Aufgabenliste -
a) Beantworte zum Text über Wilhelmsburg diese Fragen:
(i) Welches Ziel wird für Wilhelmsburg vorgeschlagen?
(ii) Mit Mitgliedern welcher Parteien wurden laut Text gute Aktionen und Projekte gemacht?
(iii) Welche drei Eigenschaften verlieren parteigebundene Leute nach dem Text?
b) Führe den Text über Wilhelmsburg nach seinem letzten Satz weiter.

Untersuchter Text -
Die soziale Teilung der Stadt ist im Gange, sie ist Teil der „stadtwirtschaftlichen“ Prozesse und lange Hamburger Tradition. Man wird ihr allein in Wilhelmsburg auf Dauer nicht viel entgegen setzen können. Sondern muss für die gesamte Stadt die Frage stellen, ob wir die räumliche Trennung von „arm“ und „reich“ weiterhin wollen. Denkbare Mittel wären nur durch harte staatliche Eingriffe zu erreichen. Wie: Die besten Schulen (und LehrerInnen) für die schwächsten Stadtteile. Oder die flächendeckende Umverteilung von Sozialwohnungen. Oder das Einfrieren der Mieten in den Entwicklungsgebieten. Wie wäre das als Ziel für Wilhelmsburg: Modellstadtteil für eine Aufwertung, die keine Verdrängung bewirkt. Die Quadratur des Kreises? Wahrscheinlich. Aber: Wenn es irgendwo gelingen kann, dann zwischen den Elben.

Zu Ihrer Frage, warum ich mich nicht in einer der bestehenden Parteien engagiere möchte ich zunächst etwas klar stellen: Ich bin nicht nur in keiner Partei, ich war auch noch nie in einer, bin also nirgendwo ausgetreten oder rausgeflogen. Ich will hier nicht allgemeine Parteischelte treiben, nichts gegen Leute, die diese Form der Politik wählen oder als passive Mitglieder unterstützen. Für mich war das nie etwas. Obwohl ich durchaus auch gute Aktionen und Projekte mit Parteimitgliedern (im Zweifelsfall von der GAL oder SPD) gemacht habe und mache. Nach meiner Erfahrung und Beobachtung geben parteigebundene Leute viel von ihrer politischen Individualität zugunsten größerer kollektiver Schlagkraft auf. Sie verlieren dabei an Flexibilität, Spontaneität und Phantasie. Sie verlieren auch an Möglichkeiten, sich auf politisches Geschehen außerhalb ihrer Partei einzulassen und eigene Themen zu finden und zu verfolgen. Sie geraten in eine ausgefeilte Disziplinierungsmaschine, die feste Strukturen und Hierarchien über das Engagement und die Zweifel Einzelner legt.

Datensätze -
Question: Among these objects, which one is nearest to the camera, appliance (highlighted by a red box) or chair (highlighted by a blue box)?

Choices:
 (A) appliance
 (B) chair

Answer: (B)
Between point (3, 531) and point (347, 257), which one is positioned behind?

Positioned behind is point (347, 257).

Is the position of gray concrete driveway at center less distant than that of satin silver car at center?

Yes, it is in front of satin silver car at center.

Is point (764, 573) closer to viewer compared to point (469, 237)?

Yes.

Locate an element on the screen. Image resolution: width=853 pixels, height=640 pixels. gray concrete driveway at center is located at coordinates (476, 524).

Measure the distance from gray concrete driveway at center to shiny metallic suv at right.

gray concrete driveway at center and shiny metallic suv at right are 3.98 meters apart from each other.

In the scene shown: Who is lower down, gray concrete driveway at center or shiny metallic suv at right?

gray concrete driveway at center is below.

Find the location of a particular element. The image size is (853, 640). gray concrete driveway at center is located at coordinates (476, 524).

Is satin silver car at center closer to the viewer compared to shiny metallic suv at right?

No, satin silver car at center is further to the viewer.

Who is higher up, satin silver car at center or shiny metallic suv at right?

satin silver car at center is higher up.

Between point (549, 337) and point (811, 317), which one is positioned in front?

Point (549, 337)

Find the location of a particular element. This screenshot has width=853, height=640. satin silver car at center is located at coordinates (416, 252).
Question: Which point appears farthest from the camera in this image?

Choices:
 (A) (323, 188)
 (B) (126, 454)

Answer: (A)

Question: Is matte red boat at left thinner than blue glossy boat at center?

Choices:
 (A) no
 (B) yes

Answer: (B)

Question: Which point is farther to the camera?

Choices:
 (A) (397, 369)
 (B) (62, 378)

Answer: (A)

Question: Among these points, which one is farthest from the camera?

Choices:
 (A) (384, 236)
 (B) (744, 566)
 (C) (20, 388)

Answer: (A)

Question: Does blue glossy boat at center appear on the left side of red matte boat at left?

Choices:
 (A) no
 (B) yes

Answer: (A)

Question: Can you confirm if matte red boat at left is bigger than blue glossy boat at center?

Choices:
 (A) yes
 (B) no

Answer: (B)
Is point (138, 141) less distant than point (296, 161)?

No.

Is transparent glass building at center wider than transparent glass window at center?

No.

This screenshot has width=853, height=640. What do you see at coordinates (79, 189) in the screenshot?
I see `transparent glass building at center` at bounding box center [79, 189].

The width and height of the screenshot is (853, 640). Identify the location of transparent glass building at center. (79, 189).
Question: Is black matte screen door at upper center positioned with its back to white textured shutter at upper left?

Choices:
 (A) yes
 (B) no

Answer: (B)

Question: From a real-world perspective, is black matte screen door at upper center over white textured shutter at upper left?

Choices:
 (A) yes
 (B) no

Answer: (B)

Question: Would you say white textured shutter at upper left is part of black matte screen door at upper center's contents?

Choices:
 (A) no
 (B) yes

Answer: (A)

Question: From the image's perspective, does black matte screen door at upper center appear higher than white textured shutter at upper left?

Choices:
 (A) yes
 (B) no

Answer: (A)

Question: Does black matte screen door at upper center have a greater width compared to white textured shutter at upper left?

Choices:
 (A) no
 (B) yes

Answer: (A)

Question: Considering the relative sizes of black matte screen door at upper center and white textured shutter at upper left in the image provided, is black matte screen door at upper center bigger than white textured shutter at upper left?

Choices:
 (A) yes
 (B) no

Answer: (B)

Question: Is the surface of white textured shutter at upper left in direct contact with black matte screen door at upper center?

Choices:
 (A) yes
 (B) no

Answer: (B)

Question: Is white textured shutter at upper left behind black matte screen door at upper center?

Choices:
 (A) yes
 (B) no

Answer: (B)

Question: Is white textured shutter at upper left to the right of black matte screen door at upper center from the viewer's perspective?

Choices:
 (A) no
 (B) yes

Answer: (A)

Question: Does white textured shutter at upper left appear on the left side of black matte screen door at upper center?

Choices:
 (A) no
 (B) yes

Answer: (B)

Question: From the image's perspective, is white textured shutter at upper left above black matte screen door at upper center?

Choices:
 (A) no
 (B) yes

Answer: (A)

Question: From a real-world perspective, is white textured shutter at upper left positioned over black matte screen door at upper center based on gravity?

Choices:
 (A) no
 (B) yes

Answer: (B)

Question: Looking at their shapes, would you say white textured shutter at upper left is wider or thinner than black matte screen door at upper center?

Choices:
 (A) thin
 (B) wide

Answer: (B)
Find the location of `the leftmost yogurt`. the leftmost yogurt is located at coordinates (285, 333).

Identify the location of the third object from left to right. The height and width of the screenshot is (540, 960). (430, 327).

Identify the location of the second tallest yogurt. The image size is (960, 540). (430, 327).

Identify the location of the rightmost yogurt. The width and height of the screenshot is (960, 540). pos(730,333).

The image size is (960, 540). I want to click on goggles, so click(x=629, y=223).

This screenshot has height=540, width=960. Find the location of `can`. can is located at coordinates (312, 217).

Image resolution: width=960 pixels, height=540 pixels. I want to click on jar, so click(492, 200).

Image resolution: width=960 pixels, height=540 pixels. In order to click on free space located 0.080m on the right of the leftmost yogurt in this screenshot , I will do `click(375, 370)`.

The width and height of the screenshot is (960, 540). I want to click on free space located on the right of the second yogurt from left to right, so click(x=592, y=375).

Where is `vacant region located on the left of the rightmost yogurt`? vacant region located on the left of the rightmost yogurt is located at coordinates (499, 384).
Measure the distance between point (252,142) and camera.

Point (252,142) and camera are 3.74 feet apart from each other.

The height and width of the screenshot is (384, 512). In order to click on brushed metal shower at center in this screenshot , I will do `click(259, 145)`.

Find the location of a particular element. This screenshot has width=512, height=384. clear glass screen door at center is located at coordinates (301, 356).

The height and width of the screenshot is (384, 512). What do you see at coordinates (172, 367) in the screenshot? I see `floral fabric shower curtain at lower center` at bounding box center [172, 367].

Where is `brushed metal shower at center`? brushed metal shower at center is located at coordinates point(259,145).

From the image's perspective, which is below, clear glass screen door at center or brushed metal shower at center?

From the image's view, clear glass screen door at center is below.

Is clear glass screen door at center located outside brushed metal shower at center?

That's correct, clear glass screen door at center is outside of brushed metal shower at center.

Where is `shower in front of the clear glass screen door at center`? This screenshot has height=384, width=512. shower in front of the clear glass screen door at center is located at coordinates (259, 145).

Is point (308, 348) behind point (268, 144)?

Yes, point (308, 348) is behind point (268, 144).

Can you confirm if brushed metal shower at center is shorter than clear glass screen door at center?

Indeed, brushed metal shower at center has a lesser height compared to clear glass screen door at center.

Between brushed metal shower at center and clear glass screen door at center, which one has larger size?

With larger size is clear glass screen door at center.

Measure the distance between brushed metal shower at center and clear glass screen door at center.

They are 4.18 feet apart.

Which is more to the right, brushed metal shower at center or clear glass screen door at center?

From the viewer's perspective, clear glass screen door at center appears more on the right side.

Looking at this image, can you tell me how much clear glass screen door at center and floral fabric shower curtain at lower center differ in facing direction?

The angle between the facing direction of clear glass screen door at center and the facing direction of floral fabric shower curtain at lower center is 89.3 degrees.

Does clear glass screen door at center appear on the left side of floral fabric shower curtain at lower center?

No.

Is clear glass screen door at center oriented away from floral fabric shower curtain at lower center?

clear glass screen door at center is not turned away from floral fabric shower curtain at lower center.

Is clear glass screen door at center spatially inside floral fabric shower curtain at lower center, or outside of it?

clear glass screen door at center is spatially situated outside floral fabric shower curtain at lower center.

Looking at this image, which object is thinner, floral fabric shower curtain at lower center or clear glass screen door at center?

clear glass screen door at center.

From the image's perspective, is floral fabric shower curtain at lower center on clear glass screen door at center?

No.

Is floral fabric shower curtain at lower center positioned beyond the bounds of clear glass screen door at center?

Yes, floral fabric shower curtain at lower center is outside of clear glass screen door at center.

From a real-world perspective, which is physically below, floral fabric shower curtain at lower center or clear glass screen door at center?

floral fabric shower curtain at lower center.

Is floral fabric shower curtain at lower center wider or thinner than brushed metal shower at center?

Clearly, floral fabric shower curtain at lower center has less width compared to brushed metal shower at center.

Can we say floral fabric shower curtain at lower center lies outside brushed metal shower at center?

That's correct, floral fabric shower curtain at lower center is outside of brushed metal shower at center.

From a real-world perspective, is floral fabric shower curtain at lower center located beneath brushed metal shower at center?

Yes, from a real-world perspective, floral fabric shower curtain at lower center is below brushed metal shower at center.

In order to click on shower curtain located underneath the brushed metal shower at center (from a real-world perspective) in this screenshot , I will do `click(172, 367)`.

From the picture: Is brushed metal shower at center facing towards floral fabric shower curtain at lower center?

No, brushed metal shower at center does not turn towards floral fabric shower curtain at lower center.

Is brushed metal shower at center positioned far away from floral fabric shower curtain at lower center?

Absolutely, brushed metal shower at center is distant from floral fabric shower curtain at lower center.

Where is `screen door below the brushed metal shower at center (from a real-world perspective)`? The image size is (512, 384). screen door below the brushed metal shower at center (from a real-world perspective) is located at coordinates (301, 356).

Antworten in Reihenfolge -
a)
(i) Wilhelmsburg soll Modellstadtteil für eine Aufwertung werden, die keine Verdrängung bewirkt.
(ii) Es sind Mitglieder der GAL oder der SPD.
(iii) Sie verlieren an Flexibilität, Spontaneität und Phantasie.

b)
Nach meinem Verständnis und meiner Praxis von Politik ist es besonders wichtig (und ich finde es effektiv), je nach Projekt immer wieder mit neuen Konstellationen, Interessen und Persönlichkeiten offen (zusammen) zu arbeiten – und eben nicht auf ein linientreues Ergebnis und eine parteikonforme Strategie festgelegt zu sein. Gerade in der konkreten Welt der lokalen Politik nützt es wenig, wenn das Ergebnis immer lauten muss: „Wir, Partei A, haben alles richtig gemacht. Partei B ist Schuld.“

Davon abgesehen: In meinem bisherigen Wirkungskreis Rothenburgsort bzw. Hamburg-Mitte (Ost) existiert die GAL nur als Vertretung in den Verwaltungsgremien, nicht als konzeptgebender Akteur vor Ort, zumal sie bislang in einer Koalition mit der SPD gefangen ist. Die örtliche SPD ist straff als Johannes Kahrs-Wahlverein organisiert und hat viele gute Leute brutal verschlissen und fallen gelassen. Ich habe den Laden noch in Zeiten der arroganten Exekution einer absoluten Mehrheit erlebt – und will damit nichts zu tun haben. (Manche der Leute dort sind wirklich sehr nett, aber die Strukturen und der Umgang miteinander sind unsäglich.) Von Die Linke habe ich hier noch nie etwas gehört. Andere Parteien kommen ohnehin nicht in Betracht. Trotzdem ein Zitat von Alexander-Martin Sardina, CDU-Horn: „Eine Partei ist, wenn es um Posten geht, gar nicht viel anders als ein Sportverein oder Kegelclub, denn nicht die Besten kommen auf die Liste, sondern die, die sich eine Mehrheit organisieren können.“ (www.abgeordnetenwatch.de, 7.1.2008) Ich finde das nicht sehr fair gegenüber Sportvereinen und Kegelclubs.

Nein, (diese) Parteien sind nichts für mich. Und sie kommen auch bei den BürgerInnen immer weniger gut an. Deshalb behaupte (und lebe) ich seit nunmehr rund 25 Jahren, dass Politik eben nicht allein den Parteien überlassen werden darf, sondern die BürgerInnen einer Demokratie insgesamt die Verantwortung für das Gemeinwesen tragen. Auch dafür, schlechter (Partei)Politik wo nötig etwas entgegen zu setzen. Den Spruch „Wenn Du etwas verändern willst, musst Du in eine Partei“, habe ich oft gehört, aber nie verstanden. Wenn ich etwas verändern will, dann brauche ich andere Menschen, die das auch wollen. Und zwar aus eigenem Antrieb – und nicht weil es im Parteiprogramm steht und die Karriere fördert.